Mac in Mwanza, Tanzania, writes …
Offense: Maybe, the answer isn’t trying to make a size nine narrow foot fit comfortably, productively and efficiently into a size 12 extra-wide shoe. Jimbo Fisher was known for having a very complex offense that required quarterbacks with high and diverse skill sets. Prior to the New Mexico game, there was talk of Brown having a “narrower” playbook. He and the offense were productive. Yes, lesser competition, but productive. Freeze is going to run this dang offense in its entirety even if it kills us. Well it is. It feels like Gus Malzahn at times. Not much continuity or sequencing in play calling. At times, “Hey, let’s try this.”

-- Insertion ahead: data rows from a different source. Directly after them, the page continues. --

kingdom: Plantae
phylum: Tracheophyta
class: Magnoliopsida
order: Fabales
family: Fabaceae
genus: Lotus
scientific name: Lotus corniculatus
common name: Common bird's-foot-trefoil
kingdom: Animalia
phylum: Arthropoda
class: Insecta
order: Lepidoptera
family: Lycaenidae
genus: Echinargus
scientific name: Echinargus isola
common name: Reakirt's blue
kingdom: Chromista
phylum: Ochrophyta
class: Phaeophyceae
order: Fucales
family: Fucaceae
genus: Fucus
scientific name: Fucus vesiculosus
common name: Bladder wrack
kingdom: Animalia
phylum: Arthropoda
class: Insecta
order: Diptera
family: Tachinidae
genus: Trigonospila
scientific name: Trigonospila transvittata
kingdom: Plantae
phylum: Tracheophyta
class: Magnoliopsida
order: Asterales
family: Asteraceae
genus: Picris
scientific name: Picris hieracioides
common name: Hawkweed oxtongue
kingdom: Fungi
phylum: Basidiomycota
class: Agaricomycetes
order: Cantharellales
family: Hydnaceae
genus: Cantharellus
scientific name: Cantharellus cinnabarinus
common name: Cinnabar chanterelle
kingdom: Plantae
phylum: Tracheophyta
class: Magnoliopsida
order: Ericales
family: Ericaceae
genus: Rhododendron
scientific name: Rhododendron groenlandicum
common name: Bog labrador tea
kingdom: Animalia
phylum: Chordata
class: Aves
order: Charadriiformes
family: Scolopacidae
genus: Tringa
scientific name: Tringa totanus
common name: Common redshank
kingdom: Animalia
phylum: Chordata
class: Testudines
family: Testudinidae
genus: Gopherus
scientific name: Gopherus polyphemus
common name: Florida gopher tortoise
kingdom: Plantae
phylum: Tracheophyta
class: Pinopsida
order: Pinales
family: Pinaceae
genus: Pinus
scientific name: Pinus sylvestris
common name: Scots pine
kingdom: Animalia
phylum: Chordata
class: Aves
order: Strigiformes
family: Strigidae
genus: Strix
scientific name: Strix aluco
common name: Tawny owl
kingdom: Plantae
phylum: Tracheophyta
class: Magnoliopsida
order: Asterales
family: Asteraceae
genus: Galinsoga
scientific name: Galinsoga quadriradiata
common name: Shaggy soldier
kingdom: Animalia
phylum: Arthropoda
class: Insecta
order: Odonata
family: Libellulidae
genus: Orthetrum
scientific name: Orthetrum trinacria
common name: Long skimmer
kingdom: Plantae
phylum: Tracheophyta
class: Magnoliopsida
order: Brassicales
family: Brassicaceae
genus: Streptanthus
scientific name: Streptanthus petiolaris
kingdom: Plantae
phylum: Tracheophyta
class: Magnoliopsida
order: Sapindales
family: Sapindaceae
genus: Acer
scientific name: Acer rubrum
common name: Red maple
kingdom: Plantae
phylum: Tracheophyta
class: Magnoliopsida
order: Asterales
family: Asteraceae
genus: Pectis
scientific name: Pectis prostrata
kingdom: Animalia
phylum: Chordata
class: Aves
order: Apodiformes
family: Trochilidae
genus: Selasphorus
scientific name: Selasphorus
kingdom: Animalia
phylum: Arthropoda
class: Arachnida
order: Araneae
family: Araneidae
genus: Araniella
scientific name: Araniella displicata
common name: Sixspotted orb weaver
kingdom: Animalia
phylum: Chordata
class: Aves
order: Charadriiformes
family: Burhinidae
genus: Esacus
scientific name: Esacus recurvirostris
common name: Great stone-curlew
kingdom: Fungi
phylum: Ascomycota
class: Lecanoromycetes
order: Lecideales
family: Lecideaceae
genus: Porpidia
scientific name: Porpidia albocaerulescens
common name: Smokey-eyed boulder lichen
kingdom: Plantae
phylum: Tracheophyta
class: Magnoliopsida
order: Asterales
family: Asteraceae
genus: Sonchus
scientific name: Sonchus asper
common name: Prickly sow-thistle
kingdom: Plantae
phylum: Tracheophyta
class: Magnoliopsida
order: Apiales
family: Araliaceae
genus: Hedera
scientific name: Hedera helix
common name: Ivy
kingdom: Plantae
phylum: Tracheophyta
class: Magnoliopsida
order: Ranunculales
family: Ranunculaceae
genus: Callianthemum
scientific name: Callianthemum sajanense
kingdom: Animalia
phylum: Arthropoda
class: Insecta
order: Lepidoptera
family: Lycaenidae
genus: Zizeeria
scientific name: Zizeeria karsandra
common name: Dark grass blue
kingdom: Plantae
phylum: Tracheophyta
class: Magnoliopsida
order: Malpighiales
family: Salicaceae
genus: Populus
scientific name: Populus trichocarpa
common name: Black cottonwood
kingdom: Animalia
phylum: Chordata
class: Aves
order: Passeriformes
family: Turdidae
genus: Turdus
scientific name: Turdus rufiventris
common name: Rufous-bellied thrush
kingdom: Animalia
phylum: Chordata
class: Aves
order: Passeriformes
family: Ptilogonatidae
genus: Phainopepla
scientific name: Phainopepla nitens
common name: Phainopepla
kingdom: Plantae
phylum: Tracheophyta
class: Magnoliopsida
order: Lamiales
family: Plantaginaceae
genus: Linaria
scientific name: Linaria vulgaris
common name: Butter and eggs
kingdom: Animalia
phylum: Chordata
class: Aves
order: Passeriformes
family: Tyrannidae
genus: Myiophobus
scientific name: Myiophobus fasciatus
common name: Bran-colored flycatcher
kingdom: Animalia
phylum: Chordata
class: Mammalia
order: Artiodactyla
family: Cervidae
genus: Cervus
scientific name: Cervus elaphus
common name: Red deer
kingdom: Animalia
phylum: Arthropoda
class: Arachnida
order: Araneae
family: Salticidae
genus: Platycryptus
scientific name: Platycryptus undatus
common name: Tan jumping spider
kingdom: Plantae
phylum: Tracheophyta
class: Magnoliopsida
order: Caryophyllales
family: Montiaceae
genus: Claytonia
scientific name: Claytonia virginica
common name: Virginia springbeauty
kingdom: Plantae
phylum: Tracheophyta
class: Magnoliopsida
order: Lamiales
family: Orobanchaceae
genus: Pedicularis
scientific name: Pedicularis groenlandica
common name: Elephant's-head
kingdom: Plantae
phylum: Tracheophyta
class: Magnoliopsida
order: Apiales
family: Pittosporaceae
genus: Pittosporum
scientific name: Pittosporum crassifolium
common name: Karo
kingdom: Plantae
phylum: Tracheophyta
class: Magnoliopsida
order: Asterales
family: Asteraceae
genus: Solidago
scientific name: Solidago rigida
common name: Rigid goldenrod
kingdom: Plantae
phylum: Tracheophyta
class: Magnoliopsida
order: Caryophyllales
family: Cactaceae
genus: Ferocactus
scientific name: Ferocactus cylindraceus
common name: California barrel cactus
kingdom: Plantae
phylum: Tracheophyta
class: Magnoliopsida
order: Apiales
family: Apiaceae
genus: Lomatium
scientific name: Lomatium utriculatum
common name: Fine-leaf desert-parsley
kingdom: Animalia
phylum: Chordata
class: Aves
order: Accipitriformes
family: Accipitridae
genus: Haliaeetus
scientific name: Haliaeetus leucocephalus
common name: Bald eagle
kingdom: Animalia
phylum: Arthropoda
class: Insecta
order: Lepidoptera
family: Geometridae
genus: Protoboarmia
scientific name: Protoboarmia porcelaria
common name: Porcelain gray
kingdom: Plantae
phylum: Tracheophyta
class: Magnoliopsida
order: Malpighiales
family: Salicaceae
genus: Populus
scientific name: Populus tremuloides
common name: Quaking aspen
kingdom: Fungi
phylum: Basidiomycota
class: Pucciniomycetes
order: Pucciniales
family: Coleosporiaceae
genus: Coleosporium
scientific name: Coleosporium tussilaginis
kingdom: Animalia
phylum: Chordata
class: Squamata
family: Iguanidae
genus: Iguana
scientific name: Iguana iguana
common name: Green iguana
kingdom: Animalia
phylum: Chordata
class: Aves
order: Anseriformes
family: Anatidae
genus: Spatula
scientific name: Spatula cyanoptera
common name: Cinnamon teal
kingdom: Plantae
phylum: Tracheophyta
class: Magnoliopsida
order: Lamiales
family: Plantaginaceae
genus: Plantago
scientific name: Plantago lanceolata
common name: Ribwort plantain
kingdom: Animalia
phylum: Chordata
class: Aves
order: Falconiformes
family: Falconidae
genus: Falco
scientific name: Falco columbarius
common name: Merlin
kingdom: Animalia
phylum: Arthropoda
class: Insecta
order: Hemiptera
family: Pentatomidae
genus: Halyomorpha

Defense: On third-and-long, we seemed committed to rushing three and hoping the eight in coverage could stand up. They were six of nine on third-and-long, I believe. Yet, when we did blitz at other times, we were productive. At times our defense was good enough to frustrate [Bobby] Petrino and force a bench of the Arkansas quarterback for one series. Just not good enough when it needed to be.
So, on both offense and defense, is it the scheme or the players? The answer seems to be a combination of these issues. Ultimately what it comes down to is leadership, at all levels, from the players to the coaches. But as Colin Powell once said, “A plan is only good up until its moment of execution.”
ANSWER: The mailbag is world-wide! Ninth-grade Alabama geography required me to pull up Google Maps to find Tanzania. In Alabama, everyone was required to take geography in ninth grade, but I’m convinced that class was just an excuse for schools to stash coaches. I had a wrestling/baseball coach for ninth-grade geography. He read auto magazines the entire semester and gave everyone As. Sounds like Freeze’s film room this season.